While markets such as the Middle East, Turkey and Russia will play key roles, the industry also has to navigate domestic challenges and ensure that production is competitive in relation to  other exporters – which include Kenya and India – as well as manage the impact of climate change.

Beyond these two key merchandise exports, rubber, coconut, spices and seafood will have to fare better in 2024 relative to last year.

Given the lack of growth from merchandise exports, services will have to continue to help the country’s economy to move along. Driving this forward will be IT and business process management (BPM), and the maritime services sector. These areas are seeing growth with demand coming in for IT/BPM following rapid digitalisation in most markets.

South Asia continues to grow with Bangladesh and India developing at a healthy pace, and Sri Lanka’s ports – mainly the Port of Colombo – will benefit from corresponding transshipment traffic.

CURRENT ACCOUNT Impressive growth in tourism and remittance inflows negated the trade deficit, and helped improve the current account balance. Though both inflows weren’t at record high levels for a year, they have shown substantial growth in relation to the previous 12 months.

Remittance inflows grew by 58 percent while tourism earnings expanded by 82 percent last year.
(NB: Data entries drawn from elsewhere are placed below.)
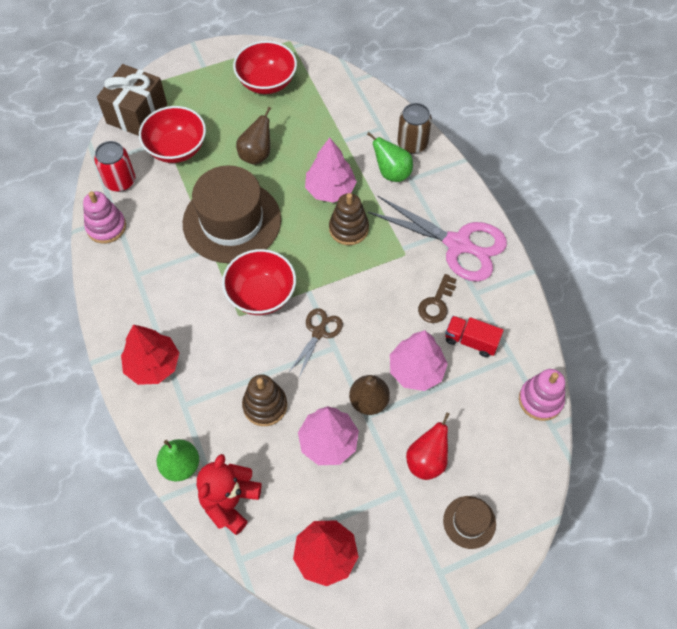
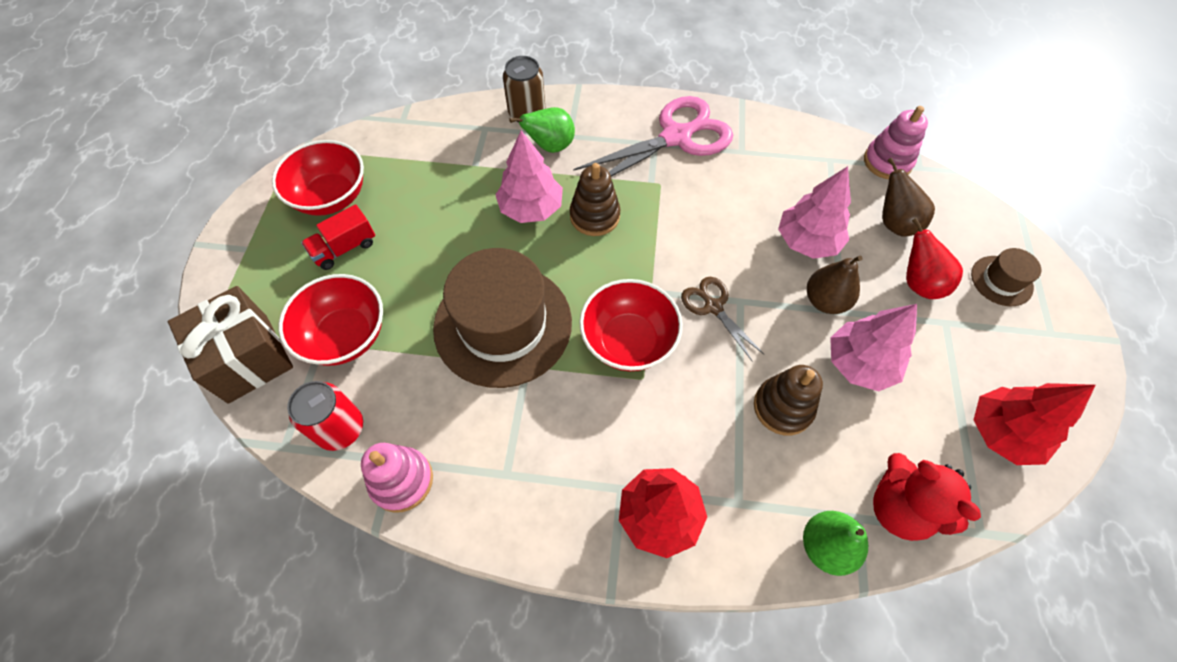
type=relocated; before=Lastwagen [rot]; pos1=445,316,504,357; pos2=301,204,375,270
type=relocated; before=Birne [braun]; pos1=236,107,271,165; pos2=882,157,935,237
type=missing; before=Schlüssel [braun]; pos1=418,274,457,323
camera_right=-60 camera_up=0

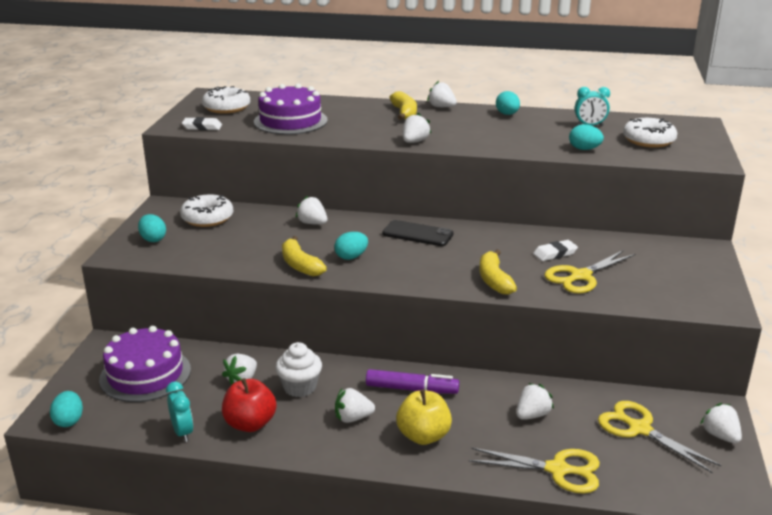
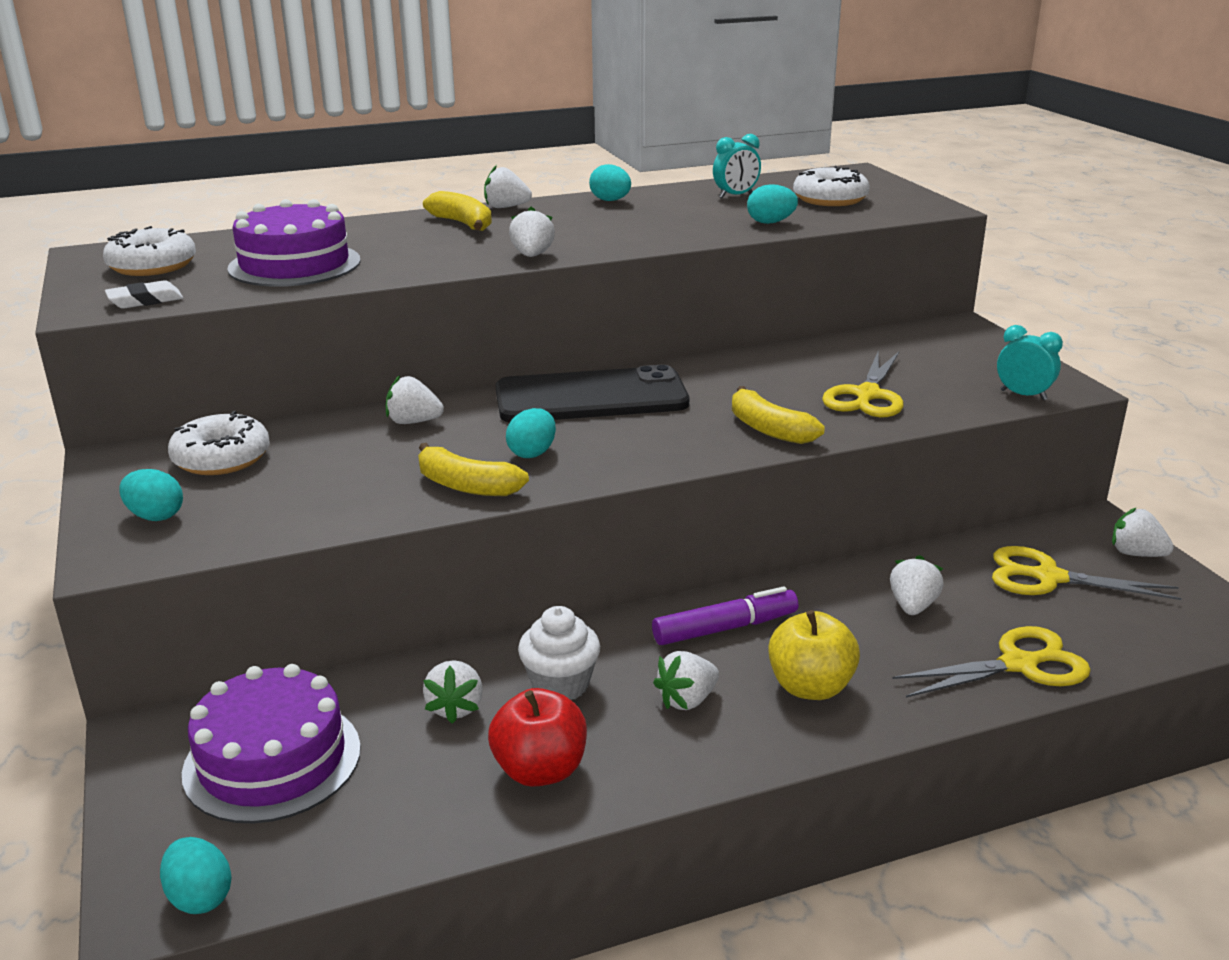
type=size; before=Handy [schwarz]; pos1=382,220,454,246; pos2=496,365,689,422; scale=1.71
type=relocated; before=Wecker [türkis]; pos1=166,381,193,442; pos2=997,325,1063,400
type=missing; before=Radiergummi [weiß]; pos1=533,240,578,261
camera_right=-30 camera_up=0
This momentum is likely to continue – in particular, for overseas workers’ remittances, which were strong in the second half of 2023 with the last quarter seeing over US$ 500 million flowing into Sri Lanka each month.

This raises the prospect of remittances being over 600 million dollars in certain months as was evidenced in 2016 when inflows hit an annual peak of US$ 7.2 billion.

LEARNING LESSONS Sensitivity to global shocks highlights the need to diversify export markets and products. But diversification has been a perennial problem for Sri Lanka.

While countries such as Vietnam have successfully diversified away from their reliance on apparel to electronic exports over the past two decades, Sri Lanka has yet to make such a transition. Vietnam has also been able to broad base its trade partners.

While the US is still that country’s number one export destination, Vietnam has been able to grow its exports to China, South Korea and most European nations since 2008. Since the 2000s, it has been quite active in liberalising trade policy and providing more market access through free trade agreements (FTAs).

This has enabled Vietnam to diversify its export destinations and plug into global value chains. By the end of last year, the country had signed 16 FTAs and is presently negotiating three more, according to the Vietnam Chamber of Commerce and Industry (VCCI). Until 2008, Vietnam had FTAs with the ASEAN bloc.

Sri Lanka must grow its export basket through FTAs and the agreement signed with Thailand in February could potentially be the first step to improving business in the ASEAN region.

In the meantime, policy makers must continue to improve Sri Lanka’s ease of doing business ratings while exporters navigate an uncertain trade environment in 2024.